On February 1, 2023, the ACEP Board of Directors approved a clinical policy developed by the ACEP Clinical Policies Committee on critical issues in the evaluation and management of emergency department (ED) patients with suspected appendicitis. This clinical policy will be published in the June 2023 issue of the Annals of Emergency Medicine, and can be found on ACEP’s website and will also be included in the ECRI Guidelines Trust upon its acceptance.
Abdominal pain is a high-volume, high-risk chief complaint. In 2016, patients with abdominal pain composed 8.6 percent of ED visits. Almost 200,000 patients are diagnosed with appendicitis each year. Missed diagnosis of appendicitis remains an area at high risk of litigation. Among children, appendicitis is the fifth most common cause of malpractice litigation against emergency physicians. The diagnosis of appendicitis can be challenging even in the most experienced of clinical hands.

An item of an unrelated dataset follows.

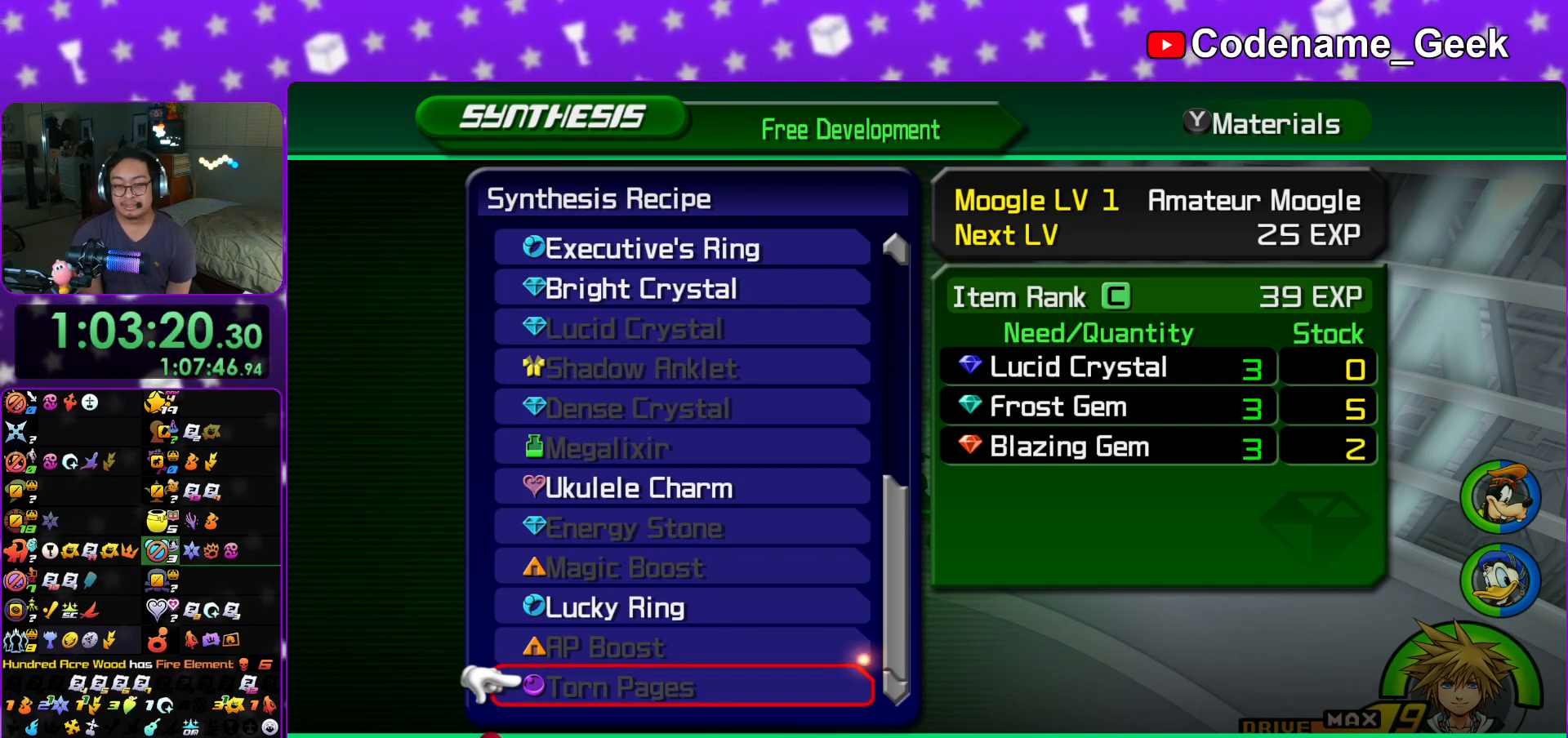
{"buttons": [], "left_stick": "center", "right_stick": "center", "events": []}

This policy is an update of the 2010 ACEP “Clinical Policy: Critical Issues in the Evaluation and Management of Emergency Department Patients with Suspected Appendicitis.” This clinical policy is intended for patients presenting to the ED with acute, nontraumatic abdominal pain and possible or suspected appendicitis.
Based on feedback from ACEP membership, the Clinical Policies Committee conducted an updated systematic review of the literature to assess any needed changes to the 2010 clinical policy and to determine whether there was a need for additional evidence-based recommendations. After a thorough review of the literature, the topics of the 2010 clinical policy were updated or readdressed for this 2023 clinical policy. This 2023 clinical policy focuses on the identification of patients who are so unlikely to have appendicitis that they do not warrant imaging to confirm the diagnosis and patients with high clinical suspicion of appendicitis may be referred to a surgeon with minimal or no testing.
1. In ED patients with possible acute appendicitis, can a clinical prediction rule be used to identify if no advanced imaging is required?
Patient Management Recommendations
Level A recommendations. None
Level B recommendations. In pediatric patients, clinical prediction rules can be used to risk stratify for possible acute appendicitis. However, do not use clinical prediction rules alone to identify patients who do not warrant advanced imaging for the diagnosis of appendicitis.
Level C recommendations. In adult patients, due to insufficient data, do not use clinical prediction rules to identify patients for whom no advanced imaging is required.